Kembalinya Bayu Fiqri menjadi salah satu langkah penting PSIS dalam memperkuat sektor belakang yang menjadi salah satu titik lemah Laskar Mahesa Jenar di Liga 2 musim 2025/2026. Bek berusia 24 tahun tersebut bukan sosok asing bagi publik Kota Semarang.
Dia sebelumnya pernah mengenakan seragam PSIS pada musim pada putaran kedua Liga 1 musim 2022/2023 hingga musim 2023/2024. Setelah sempat meninggalkan Laskar Mahesa, musim ini Bayu Fiqri kembali dipercaya menjadi bagian dari proyek PSIS yang menargetkan promosi ke Liga 1 pada kompetisi Liga 2 musim ini.
Sebelum kembali ke Semarang, Bayu Fiqri sempat bergabung dengan Bhayangkara FC. Namun, kesempatan bermain terbatas sehingga dia kemudian melanjutkan karir bersama Kendal Tornado FC di Liga 2 musim 2025/2026.
Bersama Kendal Tornado FC, Bayu mendapat menit bermain yang jauh lebih banyak. Dia tampil dalam 26 pertandingan sepanjang musim dan menjadi salah satu pemain yang tampil konsisten mengisi lini pertahanan tim asal Kendal tersebut.
Penampilan stabil itulah yang diyakini menjadi salah satu alasan PSIS kembali merekrutnya. Bayu dikenal sebagai pemain yang memiliki fleksibilitas tinggi.
Posisi utamanya adalah bek kanan, tetapi ia juga mampu dimainkan sebagai bek tengah maupun bek kiri ketika dibutuhkan. Kemampuan bermain di beberapa posisi membuatnya menjadi aset berharga bagi tim pelatih.
Selain pengalaman di level klub, Bayu juga pernah mencicipi atmosfer sepak bola internasional bersama Timnas Indonesia. Dia sempat memperkuat Timnas U-19, Timnas U-23, hingga menjalani debut bersama tim senior Indonesia pada 2022.
Karir profesional Bayu dimulai bersama Semeru FC sebelum direkrut Persib Bandung. Bersama Persib, namanya mulai dikenal luas setelah tampil di ajang Piala Menpora dan Liga 1.
Selanjutnya, dia menjalani masa peminjaman ke PSIS sebelum akhirnya menjadi pemain tetap klub itu.

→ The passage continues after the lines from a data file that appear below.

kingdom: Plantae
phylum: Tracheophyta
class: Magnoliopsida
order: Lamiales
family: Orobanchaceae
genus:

Kini, Bayu kembali ke Stadion Jatidiri dengan pengalaman yang lebih matang dibandingkan saat pertama kali bergabung.
Di usia yang masih 24 tahun, dia dinilai masih memiliki ruang besar untuk berkembang dan menjadi salah satu pilar penting di lini belakang PSIS. Kehadirannya juga menambah kedalaman skuad yang sedang dibangun pelatih Widodo Cahyono Putro.
Sebelumnya, PSIS telah mendatangkan sejumlah pemain baru sebagai bagian dari persiapan menghadapi musim 2026/2027. Dengan komposisi pemain yang terus bertambah, PSIS berharap dapat tampil lebih kompetitif sepanjang musim.
Baca Juga: Sempat Dikaitkan dengan PSIS dan PSS, Stefano Lilipaly Memilih Semen Padang Sebagai Klub Barunya
Klub asal Kota Atlas itu membawa target besar untuk bersaing di papan atas Liga 2 sekaligus membuka peluang kembali promosi ke kasta tertinggi sepak bola Indonesia. Bagi Bayu Fiqri, kepulangan ini bukan sekadar kembali ke klub lama, melainkan kesempatan untuk membuktikan kualitasnya.
Pengalaman yang didapat selama membela Bhayangkara FC maupun Kendal Tornado FC diharapkan bisa menjadi modal penting untuk membantu Laskar Mahesa Jenar meraih target yang telah ditetapkan musim ini.